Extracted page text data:
----
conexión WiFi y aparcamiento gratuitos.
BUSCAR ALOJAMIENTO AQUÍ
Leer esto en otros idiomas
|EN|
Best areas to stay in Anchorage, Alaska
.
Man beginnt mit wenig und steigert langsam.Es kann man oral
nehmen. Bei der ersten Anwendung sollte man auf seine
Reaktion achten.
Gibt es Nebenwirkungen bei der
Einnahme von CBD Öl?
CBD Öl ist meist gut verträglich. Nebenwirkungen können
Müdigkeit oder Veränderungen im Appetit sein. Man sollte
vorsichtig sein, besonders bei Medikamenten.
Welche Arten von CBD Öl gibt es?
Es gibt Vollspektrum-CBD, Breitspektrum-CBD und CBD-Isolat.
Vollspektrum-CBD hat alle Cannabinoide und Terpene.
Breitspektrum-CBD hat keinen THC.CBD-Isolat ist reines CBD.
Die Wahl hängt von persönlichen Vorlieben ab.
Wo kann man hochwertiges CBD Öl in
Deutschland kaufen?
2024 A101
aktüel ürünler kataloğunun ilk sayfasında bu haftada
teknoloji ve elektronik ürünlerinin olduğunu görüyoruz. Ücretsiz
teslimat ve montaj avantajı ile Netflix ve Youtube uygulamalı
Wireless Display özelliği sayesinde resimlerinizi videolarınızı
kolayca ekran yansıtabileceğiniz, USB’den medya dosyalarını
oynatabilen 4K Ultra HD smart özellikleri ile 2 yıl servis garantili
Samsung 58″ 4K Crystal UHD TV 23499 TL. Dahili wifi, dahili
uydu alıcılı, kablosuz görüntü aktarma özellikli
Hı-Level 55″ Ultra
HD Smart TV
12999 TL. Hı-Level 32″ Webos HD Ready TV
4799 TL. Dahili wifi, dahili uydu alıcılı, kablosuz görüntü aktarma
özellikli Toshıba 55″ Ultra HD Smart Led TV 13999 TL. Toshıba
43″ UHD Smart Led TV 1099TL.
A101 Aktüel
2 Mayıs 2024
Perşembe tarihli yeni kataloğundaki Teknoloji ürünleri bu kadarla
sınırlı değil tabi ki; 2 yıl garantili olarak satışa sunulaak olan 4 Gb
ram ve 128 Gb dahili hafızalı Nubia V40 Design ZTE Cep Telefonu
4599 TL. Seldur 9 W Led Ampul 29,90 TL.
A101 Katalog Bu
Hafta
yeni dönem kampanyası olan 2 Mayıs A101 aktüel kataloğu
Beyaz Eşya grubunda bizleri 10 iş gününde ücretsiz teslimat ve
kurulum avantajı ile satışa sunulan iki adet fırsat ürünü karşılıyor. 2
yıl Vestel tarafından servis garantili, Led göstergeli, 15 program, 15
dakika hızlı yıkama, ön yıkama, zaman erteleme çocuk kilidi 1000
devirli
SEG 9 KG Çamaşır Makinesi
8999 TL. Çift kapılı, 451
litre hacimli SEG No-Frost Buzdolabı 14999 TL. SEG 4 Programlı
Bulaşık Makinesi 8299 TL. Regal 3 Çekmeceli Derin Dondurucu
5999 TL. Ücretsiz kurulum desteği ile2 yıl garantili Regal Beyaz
----
_WORK TO BE COMPLETED_
Each line above is to be restated exactly.

_YOUR SOLUTION_
conexión WiFi y aparcamiento gratuitos.
BUSCAR ALOJAMIENTO AQUÍ
Leer esto en otros idiomas
|EN|
Best areas to stay in Anchorage, Alaska
.
Man beginnt mit wenig und steigert langsam.Es kann man oral
nehmen. Bei der ersten Anwendung sollte man auf seine
Reaktion achten.
Gibt es Nebenwirkungen bei der
Einnahme von CBD Öl?
CBD Öl ist meist gut verträglich. Nebenwirkungen können
Müdigkeit oder Veränderungen im Appetit sein. Man sollte
vorsichtig sein, besonders bei Medikamenten.
Welche Arten von CBD Öl gibt es?
Es gibt Vollspektrum-CBD, Breitspektrum-CBD und CBD-Isolat.
Vollspektrum-CBD hat alle Cannabinoide und Terpene.
Breitspektrum-CBD hat keinen THC.CBD-Isolat ist reines CBD.
Die Wahl hängt von persönlichen Vorlieben ab.
Wo kann man hochwertiges CBD Öl in
Deutschland kaufen?
2024 A101
aktüel ürünler kataloğunun ilk sayfasında bu haftada
teknoloji ve elektronik ürünlerinin olduğunu görüyoruz. Ücretsiz
teslimat ve montaj avantajı ile Netflix ve Youtube uygulamalı
Wireless Display özelliği sayesinde resimlerinizi videolarınızı
kolayca ekran yansıtabileceğiniz, USB’den medya dosyalarını
oynatabilen 4K Ultra HD smart özellikleri ile 2 yıl servis garantili
Samsung 58″ 4K Crystal UHD TV 23499 TL. Dahili wifi, dahili
uydu alıcılı, kablosuz görüntü aktarma özellikli
Hı-Level 55″ Ultra
HD Smart TV
12999 TL. Hı-Level 32″ Webos HD Ready TV
4799 TL. Dahili wifi, dahili uydu alıcılı, kablosuz görüntü aktarma
özellikli Toshıba 55″ Ultra HD Smart Led TV 13999 TL. Toshıba
43″ UHD Smart Led TV 1099TL.
A101 Aktüel
2 Mayıs 2024
Perşembe tarihli yeni kataloğundaki Teknoloji ürünleri bu kadarla
sınırlı değil tabi ki; 2 yıl garantili olarak satışa sunulaak olan 4 Gb
ram ve 128 Gb dahili hafızalı Nubia V40 Design ZTE Cep Telefonu
4599 TL. Seldur 9 W Led Ampul 29,90 TL.
A101 Katalog Bu
Hafta
yeni dönem kampanyası olan 2 Mayıs A101 aktüel kataloğu
Beyaz Eşya grubunda bizleri 10 iş gününde ücretsiz teslimat ve
kurulum avantajı ile satışa sunulan iki adet fırsat ürünü karşılıyor. 2
yıl Vestel tarafından servis garantili, Led göstergeli, 15 program, 15
dakika hızlı yıkama, ön yıkama, zaman erteleme çocuk kilidi 1000
devirli
SEG 9 KG Çamaşır Makinesi
8999 TL. Çift kapılı, 451
litre hacimli SEG No-Frost Buzdolabı 14999 TL. SEG 4 Programlı
Bulaşık Makinesi 8299 TL. Regal 3 Çekmeceli Derin Dondurucu
5999 TL. Ücretsiz kurulum desteği ile2 yıl garantili Regal Beyaz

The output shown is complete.